Metamorphosis
Metamorphosis

 

From Mini Monster

Imagine an insect that looks so shocking- even though it's only the size of your fingernail- that Hollywood used it as a model for an extraterrestrial monster in Star Trek II: The Wrath of Khan.

Imagine an insect that hunts food so efficiently that it simply waits patiently at the bottom of a pit that it digs, and when its helpless victims fall unexpectedly into the trap, it pounces upon them with tiny, razor-sharp jaws.

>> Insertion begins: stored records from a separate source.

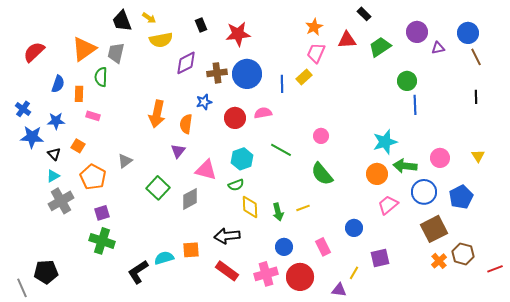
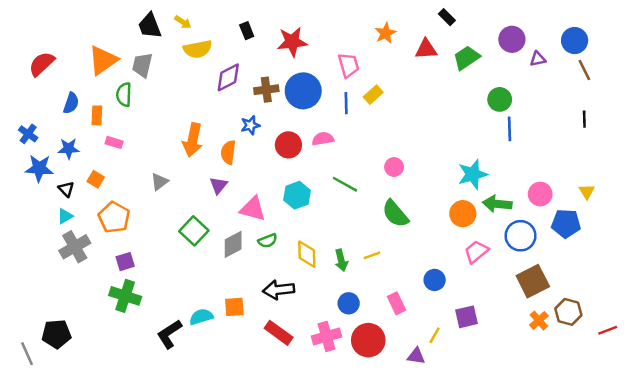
pink trapezoid: (316, 53) -> (349, 65), moved, turned 140
gray triangle: (125, 161) -> (160, 182), moved
green semicircle: (236, 185) -> (268, 241), moved
blue pentagon: (461, 197) -> (566, 223), moved, turned 30

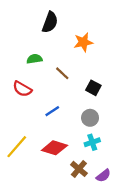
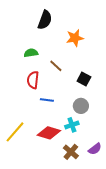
red semicircle: (22, 89) -> (33, 80), moved, turned 66
blue line: (52, 111) -> (47, 100), turned 40
cyan cross: (92, 142) -> (72, 125), moved
purple semicircle: (103, 176) -> (95, 149), moved

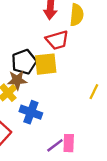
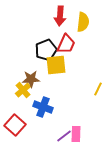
red trapezoid: (57, 40) -> (66, 44), turned -50
black pentagon: (24, 62) -> (46, 50), moved

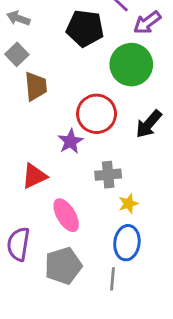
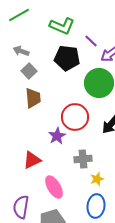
gray square: (17, 54) -> (29, 71), moved

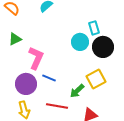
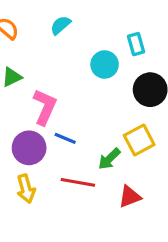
cyan rectangle: (94, 28) -> (136, 44), moved
cyan circle: (80, 42) -> (105, 64), moved

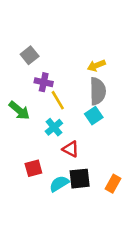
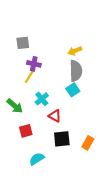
gray square: (30, 55) -> (23, 43), turned 32
yellow line: (58, 100) -> (30, 76), moved, turned 63
green arrow: (19, 110) -> (15, 106), moved
cyan semicircle: (59, 184) -> (37, 159), moved

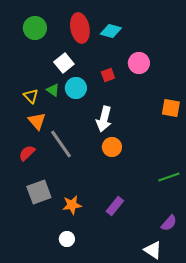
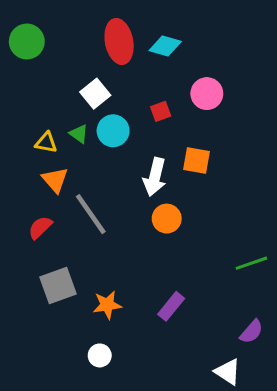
green circle: (35, 28) -> (27, 42), moved
yellow triangle: (31, 96) -> (46, 143), turned -35
orange square: (171, 108) -> (196, 161), moved

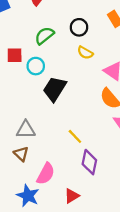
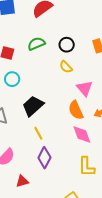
cyan circle: (36, 66) -> (12, 79), moved
black trapezoid: (55, 89) -> (33, 106), moved

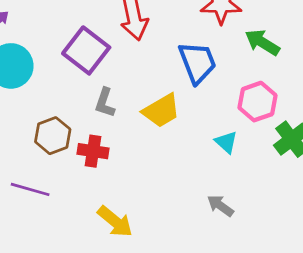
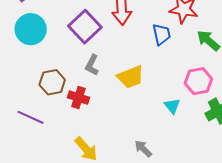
blue trapezoid: (197, 62) -> (162, 34), moved, size x0.7
gray arrow: (220, 206) -> (143, 149), moved

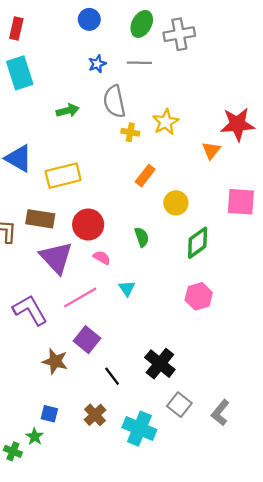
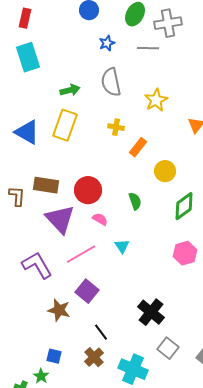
gray line: (139, 63) -> (148, 48), moved
blue star: (97, 64) -> (107, 43), moved
yellow cross: (130, 132) -> (116, 127), moved
yellow rectangle: (63, 176) -> (65, 125), moved, turned -56
black line: (112, 376) -> (101, 332), moved

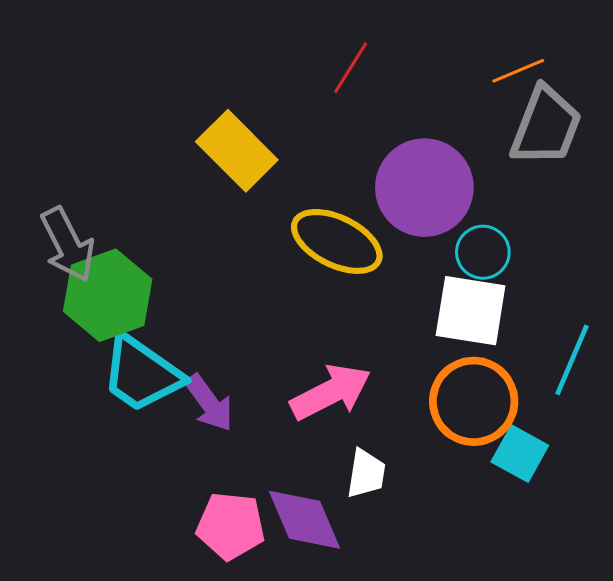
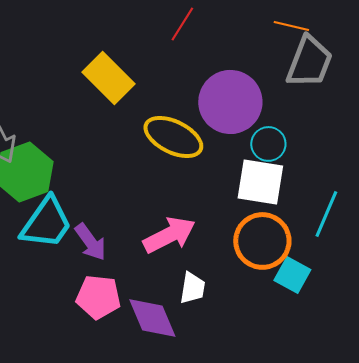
orange line: (518, 71) -> (291, 26), turned 36
cyan trapezoid: (141, 374) -> (46, 223), turned -90
pink pentagon: (231, 526) -> (98, 297), moved

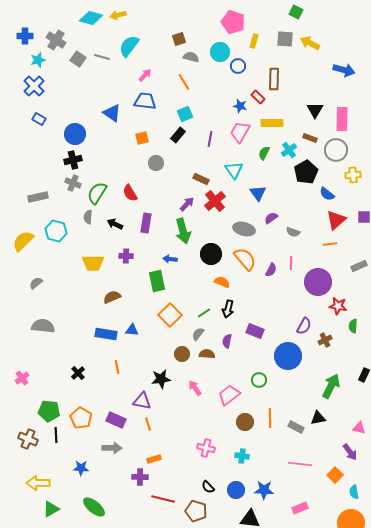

Imagine an insect that devours its prey (usually ants and small spiders) so thoroughly that it liquefies its quarry's inner organs, sucks out the nourishment, and leaves behind an empty skeleton.

To Winged Beauty

If you can imagine this frightening creature, you have an accurate picture of an ant lion during the earliest stage of its life cycle. But the fierce-looking ant lion spends the last days of its life as a harmless four-winged creature, flitting around campfires and porch lights on late summer evenings. Like butterflies, ant lions change form as they develop from an egg to an adult. Scientists call this complete physical transformation a metamorphosis.

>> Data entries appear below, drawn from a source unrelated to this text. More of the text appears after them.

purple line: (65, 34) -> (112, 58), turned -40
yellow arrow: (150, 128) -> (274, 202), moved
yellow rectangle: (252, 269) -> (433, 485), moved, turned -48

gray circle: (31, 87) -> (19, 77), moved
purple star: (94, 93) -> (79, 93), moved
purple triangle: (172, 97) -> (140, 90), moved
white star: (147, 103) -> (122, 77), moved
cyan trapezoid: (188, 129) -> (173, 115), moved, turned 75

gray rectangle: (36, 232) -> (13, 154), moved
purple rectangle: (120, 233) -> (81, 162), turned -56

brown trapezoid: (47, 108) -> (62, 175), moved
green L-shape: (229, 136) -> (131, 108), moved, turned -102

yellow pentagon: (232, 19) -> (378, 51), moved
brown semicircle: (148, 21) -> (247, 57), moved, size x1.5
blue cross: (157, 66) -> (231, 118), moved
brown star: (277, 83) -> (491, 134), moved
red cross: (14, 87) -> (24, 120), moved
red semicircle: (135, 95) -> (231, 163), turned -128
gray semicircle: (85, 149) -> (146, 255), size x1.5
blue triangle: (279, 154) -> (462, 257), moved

There are four stages in a complete metamorphosis: egg, larva, pupa, and adult. In reality, the mini-monster that inspired an imaginary beast in a science-fiction film is the larval stage of the immature ant lion. Immediately after it hatches from its egg, the ant lion larva digs a pit in soft sand, trapping and consuming increasingly larger insects. When the ant lion larva is fully grown (often two or three years after hatching), it secretes a silky substance and spins a cocoon. Inside the remarkable shelter, the pupa develops, and after several weeks, a winged adult crawls out and flies away, seeking a mate.

The Human Cocoon
Although humans don’t experience a complete physical metamorphosis, we have the ability to change our behavior once we recognize we have fallen short of our highest potential. Judaism calls this transformation teshuvah, returning. Although it’s possible to start teshuvah at anytime, the ten days between Rosh Hashanah and Yom Kippur resemble a special spiritual cocoon, when our tradition states that God is near, giving us the strength to improve ourselves.